In particolare, la mappatura del rischio allo stato attuale secondo il modello proposto mostra la seguente
situazione:
– 5 scuole in classe 4;
– 1 scuola in classe 3;
– 1 scuola in classe 1.
Questo significa che, in caso ci sia la necessità di intervenire nelle scuole al verificarsi di un evento
alluvionale, le risorse comunali dovrebbero essere distribuite in 6 diversi punti del territorio.
Al fine di fornire una possibile mitigazione del rischio e comprendere l’impatto della componente capacità a
livello puntuale sull’intero sistema territoriale, il modello è stato riapplicato ipotizzando che ciascuna scuola
sia dotata di un Piano di Emergenza aggiornato che definisca procedure specifiche per il rischio alluvione
che siano inoltre state testate, ovvero ipotizzando un incremento della capacità a livello puntuale nei singoli
elementi esposti. I seguenti risultati sono stati poi mappati:
– 3 scuole in classe 4;
– 2 scuole in classe 2;
– 2 scuole in classe 1.
In questo caso, solamente 3 scuole richiederebbero un intervento dall’esterno, mentre le altre potrebbero
gestire la situazione di emergenza con le sole risorse interne.
Confrontando le due situazioni, si nota immediatamente un incremento delle “classi di rischio e azioni” per
tre degli elementi esposti. Questo sottolinea l’impatto della capacità, considerata in termini di procedure
definite all’interno dei singoli elementi esposti, sul livello di rischio. Una prima ed effettiva mitigazione del
rischio può quindi essere ottenuta attraverso l’incremento della capacità a livello puntuale, ovvero
rendendo consapevoli le persone all’interno di ogni edificio delle azioni da compiere in caso di emergenza
grazie alla formalizzazione di procedure. Da sottolineare è il vantaggio che questo processo può essere
realizzato con un apporto economico minimo, anche se con un significativo impegno in termini di tempo.
Un ulteriore vantaggio della metodologia così sviluppata è la sua replicabilità. Definendo le variabili di
vulnerabilità e capacità in funzione della tipologia di elemento esposto per caratterizzare le funzioni del
modello, le “classi di rischio e azioni” possono essere ottenute per tutti gli assetti presenti su un territorio
comunale.
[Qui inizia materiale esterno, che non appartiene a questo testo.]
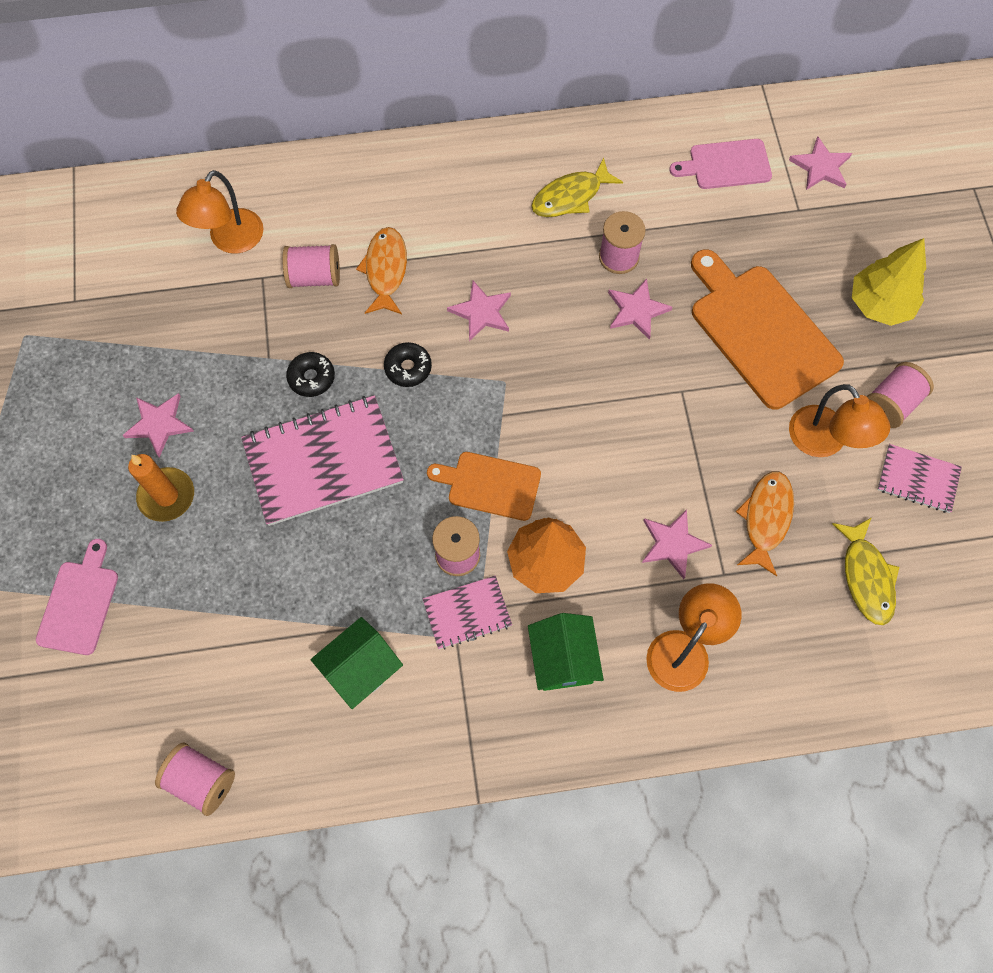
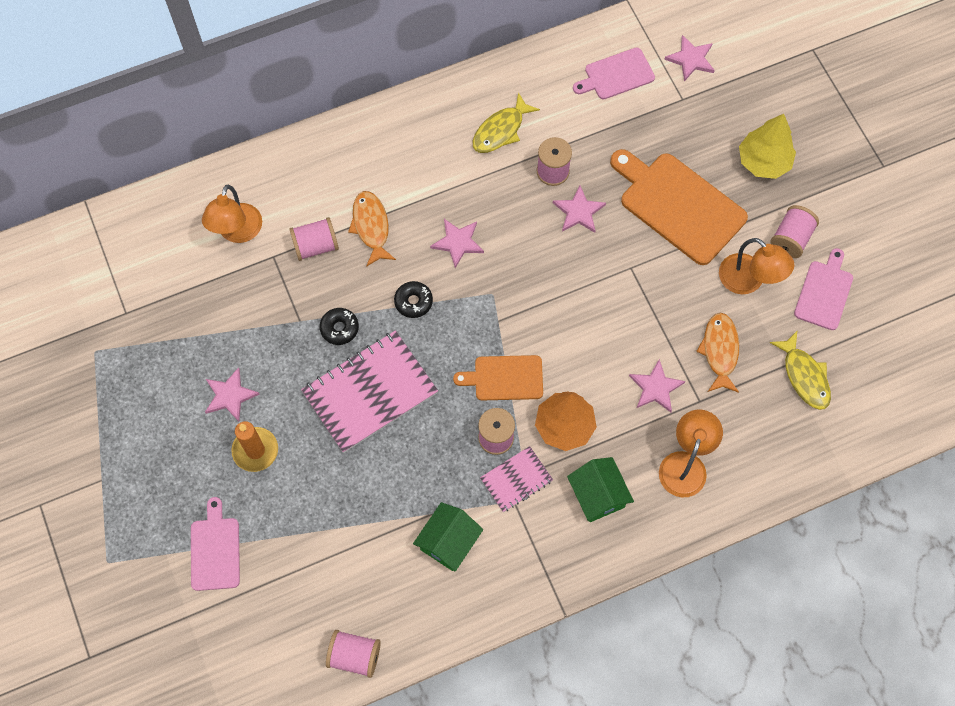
camera: 15 degrees left, 0 degrees up
(918, 479) = (824, 292): pink notebook -> pink cutting board

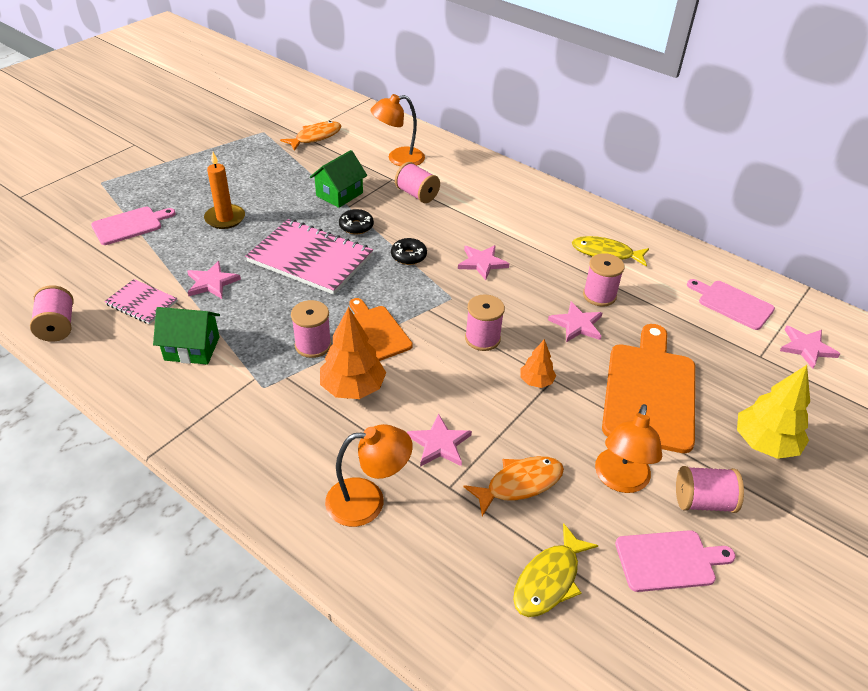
camera: 60 degrees right, 25 degrees down
(230, 395) = (264, 194): pink star -> pink star (212, 282)
(371, 227) = (456, 215): orange fish -> orange fish (315, 137)
(516, 480) = (278, 372): pink notebook -> pink notebook (142, 303)
(557, 296) = (482, 338): none -> pink spool
(598, 495) = (292, 438): green house -> green house (339, 194)
(627, 282) = (536, 381): none -> orange tree

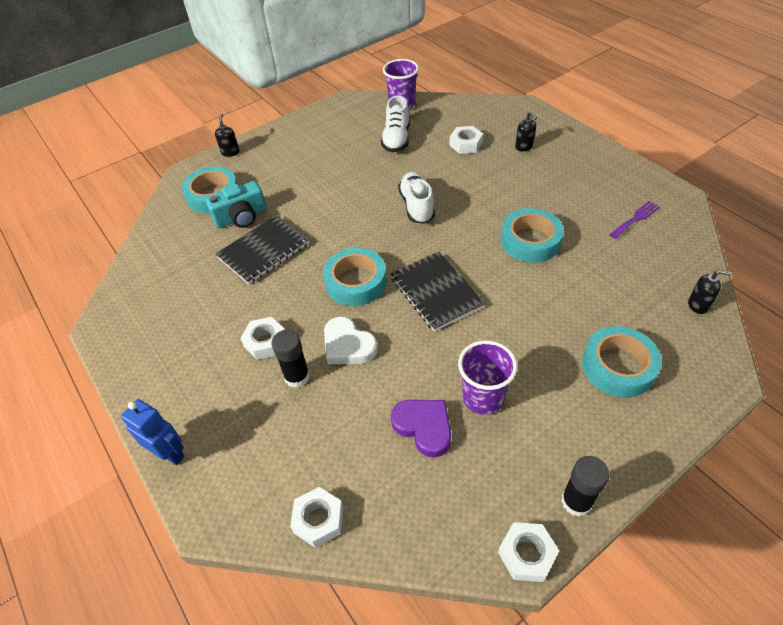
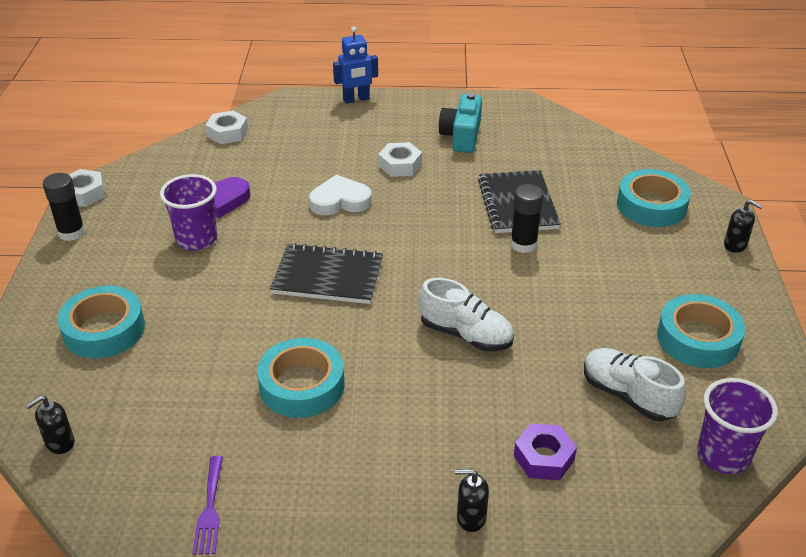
camera: 125 degrees right, 10 degrees down
(241, 217) = (590, 209): turquoise camera -> turquoise camera (461, 136)
(297, 376) = (345, 166): black glue stick -> black glue stick (523, 244)
(356, 282) = (405, 237): turquoise tape -> turquoise tape (698, 339)
(465, 144) = (544, 458): white nut -> purple nut

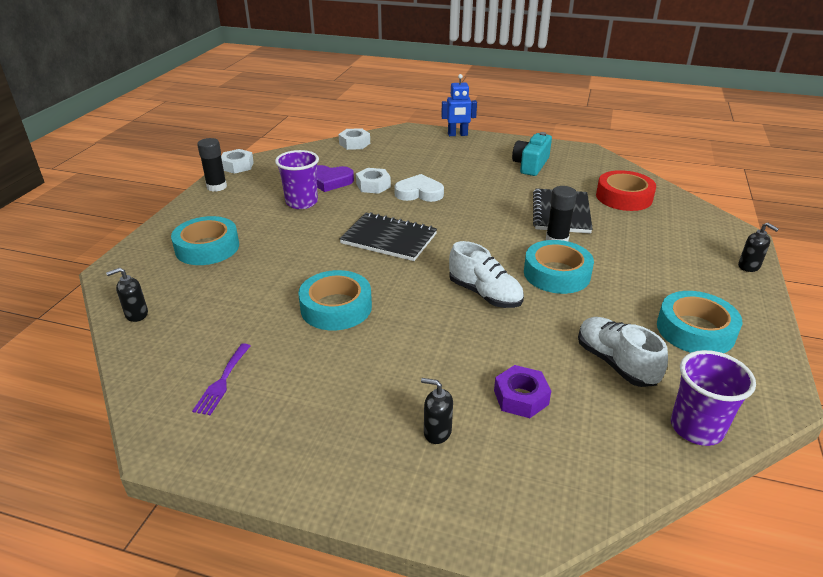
camera: 15 degrees right, 5 degrees down
(400, 165) = (475, 177): white nut -> white nut (373, 185)
(582, 169) = (624, 197): none -> red tape
(651, 205) = (678, 228): turquoise tape -> turquoise tape (556, 274)

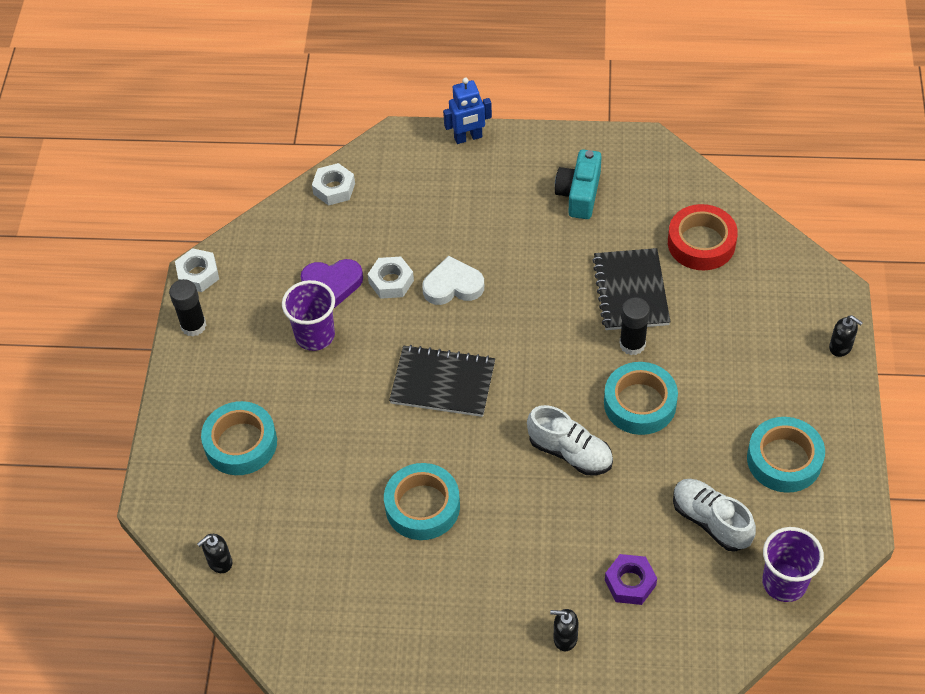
camera: 10 degrees left, 20 degrees up
(222, 382) = (351, 627): purple fork -> none

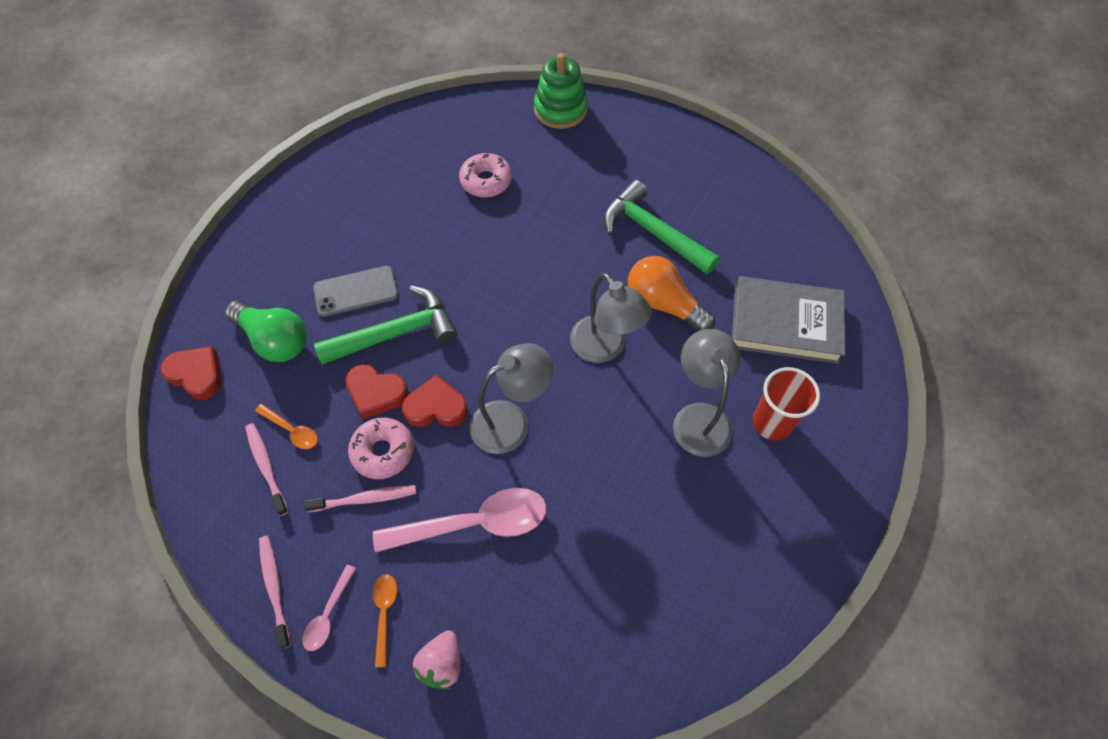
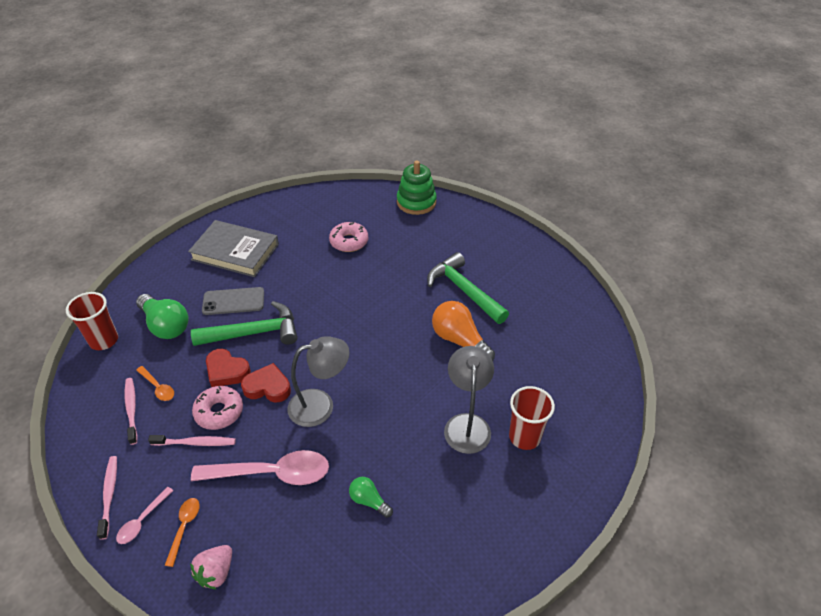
camera: 10 degrees right, 15 degrees down
(197, 374) = (104, 340): red heart -> red cup
(604, 538) = (369, 501): none -> green light bulb
(605, 348) = (406, 365): grey lamp -> none
(785, 323) = (552, 367): grey book -> grey book (235, 252)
Così facendo, si può ottenere un’effettiva rappresentazione del contesto territoriale in termini di
rischio valutato con una metodologia comune che rende i dati confrontabili e aggregabili. La
rappresentazione del livello di rischio su scala comunale ottenuta con un approccio che coinvolga autorità e
cittadini e che tenga in considerazione le caratteristiche locali consente di gestire gli interventi e le risorse
disponibili sul territorio e quindi di definire, e formalizzare nel Piano di Protezione Civile, procedure che si
adattino al contesto locale, alle sue risorse e ai suoi bisogni.